Weight is nothing more than an indication of the amount of food a bird has been getting, coupled with an indication of the good habitat he was living in. It is not an indication of dominance or anything else. I would wager that most of those really huge Michigan birds had their diets supplemented with something more than what they could scratch up on their own-in other words, a bird that is really heavy has not had to work too hard for his dinner. If he did, he'd weigh a lot less because he is running it off.


----------



## Liver and Onions (Nov 24, 2000)

Yamirider said:


> I shot a turkey in thumb about 10 years ago that weighted 29lbs had a 12 inch beard and 1.5 spurs. I wish I would of had that bird mounted and officially scored.

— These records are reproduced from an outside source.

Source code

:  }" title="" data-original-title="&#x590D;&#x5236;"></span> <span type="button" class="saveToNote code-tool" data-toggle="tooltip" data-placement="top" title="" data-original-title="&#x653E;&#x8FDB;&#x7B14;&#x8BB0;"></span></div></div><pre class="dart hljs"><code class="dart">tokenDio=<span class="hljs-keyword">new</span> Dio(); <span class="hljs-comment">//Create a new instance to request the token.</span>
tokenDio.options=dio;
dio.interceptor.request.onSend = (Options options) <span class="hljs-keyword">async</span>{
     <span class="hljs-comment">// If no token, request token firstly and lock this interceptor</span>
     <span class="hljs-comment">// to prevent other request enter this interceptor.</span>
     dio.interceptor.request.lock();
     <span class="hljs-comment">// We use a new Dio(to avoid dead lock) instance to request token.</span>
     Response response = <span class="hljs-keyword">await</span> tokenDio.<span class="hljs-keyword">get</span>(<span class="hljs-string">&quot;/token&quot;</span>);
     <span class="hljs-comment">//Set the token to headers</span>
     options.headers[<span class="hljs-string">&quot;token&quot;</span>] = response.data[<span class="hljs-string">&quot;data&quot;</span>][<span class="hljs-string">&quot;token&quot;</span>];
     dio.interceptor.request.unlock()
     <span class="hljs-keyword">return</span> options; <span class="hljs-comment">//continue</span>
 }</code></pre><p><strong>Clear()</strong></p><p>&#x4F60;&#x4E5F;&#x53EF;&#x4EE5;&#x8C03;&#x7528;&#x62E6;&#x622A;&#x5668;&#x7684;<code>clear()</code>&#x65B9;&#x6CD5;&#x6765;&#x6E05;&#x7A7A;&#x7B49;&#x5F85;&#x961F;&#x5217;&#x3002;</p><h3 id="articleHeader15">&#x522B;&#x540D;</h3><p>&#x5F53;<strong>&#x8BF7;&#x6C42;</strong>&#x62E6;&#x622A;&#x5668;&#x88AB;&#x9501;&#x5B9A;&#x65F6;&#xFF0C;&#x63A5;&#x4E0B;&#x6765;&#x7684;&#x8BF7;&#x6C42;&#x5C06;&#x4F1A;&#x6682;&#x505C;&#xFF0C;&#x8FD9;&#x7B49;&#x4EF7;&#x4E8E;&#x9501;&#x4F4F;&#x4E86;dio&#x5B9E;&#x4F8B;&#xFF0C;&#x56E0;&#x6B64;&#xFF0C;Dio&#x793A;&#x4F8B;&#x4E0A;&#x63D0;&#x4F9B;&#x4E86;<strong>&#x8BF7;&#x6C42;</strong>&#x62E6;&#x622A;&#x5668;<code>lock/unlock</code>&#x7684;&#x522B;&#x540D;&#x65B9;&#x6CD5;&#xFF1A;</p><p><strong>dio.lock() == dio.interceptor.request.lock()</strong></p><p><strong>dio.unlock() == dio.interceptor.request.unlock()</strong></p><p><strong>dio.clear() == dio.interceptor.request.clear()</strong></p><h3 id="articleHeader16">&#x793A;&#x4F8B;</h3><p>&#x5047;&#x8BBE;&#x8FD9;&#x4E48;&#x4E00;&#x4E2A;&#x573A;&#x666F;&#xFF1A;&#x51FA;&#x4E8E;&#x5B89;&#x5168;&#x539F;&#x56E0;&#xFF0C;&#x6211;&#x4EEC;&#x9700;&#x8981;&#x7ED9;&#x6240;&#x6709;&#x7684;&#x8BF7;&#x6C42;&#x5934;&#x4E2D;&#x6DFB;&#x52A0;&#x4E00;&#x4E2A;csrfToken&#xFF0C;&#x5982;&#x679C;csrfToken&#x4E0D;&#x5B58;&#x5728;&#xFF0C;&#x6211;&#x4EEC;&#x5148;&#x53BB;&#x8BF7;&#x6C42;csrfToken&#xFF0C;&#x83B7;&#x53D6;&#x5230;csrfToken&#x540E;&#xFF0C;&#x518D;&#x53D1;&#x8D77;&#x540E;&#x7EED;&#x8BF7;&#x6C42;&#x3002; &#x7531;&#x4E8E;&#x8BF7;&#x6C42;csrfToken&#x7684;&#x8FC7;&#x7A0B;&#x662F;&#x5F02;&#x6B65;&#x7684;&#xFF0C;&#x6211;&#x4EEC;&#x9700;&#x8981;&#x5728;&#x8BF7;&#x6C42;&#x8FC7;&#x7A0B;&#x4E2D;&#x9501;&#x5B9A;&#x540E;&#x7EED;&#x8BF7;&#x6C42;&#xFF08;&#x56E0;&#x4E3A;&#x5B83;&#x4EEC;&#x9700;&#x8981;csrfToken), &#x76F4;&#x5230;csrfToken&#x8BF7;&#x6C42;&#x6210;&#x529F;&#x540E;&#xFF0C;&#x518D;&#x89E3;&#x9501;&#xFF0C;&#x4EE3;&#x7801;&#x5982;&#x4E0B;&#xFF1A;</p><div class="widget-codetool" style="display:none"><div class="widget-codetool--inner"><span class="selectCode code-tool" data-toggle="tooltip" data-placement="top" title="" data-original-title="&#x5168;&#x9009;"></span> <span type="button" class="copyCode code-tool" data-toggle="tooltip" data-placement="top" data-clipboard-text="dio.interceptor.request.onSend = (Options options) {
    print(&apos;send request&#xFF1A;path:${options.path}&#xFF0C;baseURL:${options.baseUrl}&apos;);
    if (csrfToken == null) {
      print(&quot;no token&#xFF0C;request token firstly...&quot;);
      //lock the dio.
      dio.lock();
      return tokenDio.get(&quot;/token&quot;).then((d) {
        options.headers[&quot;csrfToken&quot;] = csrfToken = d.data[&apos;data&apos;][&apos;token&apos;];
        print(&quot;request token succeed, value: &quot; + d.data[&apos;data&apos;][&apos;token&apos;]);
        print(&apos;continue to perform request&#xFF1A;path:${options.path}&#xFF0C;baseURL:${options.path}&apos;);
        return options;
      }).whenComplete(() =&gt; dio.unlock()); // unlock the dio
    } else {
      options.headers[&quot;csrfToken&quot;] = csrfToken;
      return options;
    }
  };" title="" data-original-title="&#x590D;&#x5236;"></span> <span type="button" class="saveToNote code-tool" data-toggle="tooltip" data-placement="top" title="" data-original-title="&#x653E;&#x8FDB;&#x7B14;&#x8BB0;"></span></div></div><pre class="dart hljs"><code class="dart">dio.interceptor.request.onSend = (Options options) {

Have it scored by CBM if you still have the spurs and beard. 15" is a very good bird. 


L & O


----------



## huntinlady (Nov 10, 2007)

23.5 #s a couple years ago.


----------



## Ack (Oct 3, 2004)

My bird from 2008 seemed heavy at 24 lbs 3 ozs, but I topped it this year with a 26 lb 9 oz bird. No supplemental feeding for these guys....just big old farm country birds that do nothing but walk around and eat in the fields all day.


----------



## no thyme (Jun 25, 2009)

3 years ago, 28# 2 oz. 9 inch beard and just 1 inch spurs, his fan was 32 inch across at the base, the cannon did not match his artillery!!


----------



## old graybeard (Jan 19, 2006)

My biggest went 23lbs and all the rest have run 19-22lbs.


----------



## WillHunt4Food (Sep 25, 2007)

27.5 pound bird in 2005 is my biggest and highest scoring bird as well.


----------



## Jigin-N-Grinin (Jan 22, 2008)

I typically dont weigh them but this year I did because our meat scale just happened to be sitting next to me while I breasted him out. He was 23 lbs.
When I killed him and picked him up I commented to my son that he wasnt a very big bird. He was an average mature 'Thumb Gobbler'
We grow em big over here:evil:


----------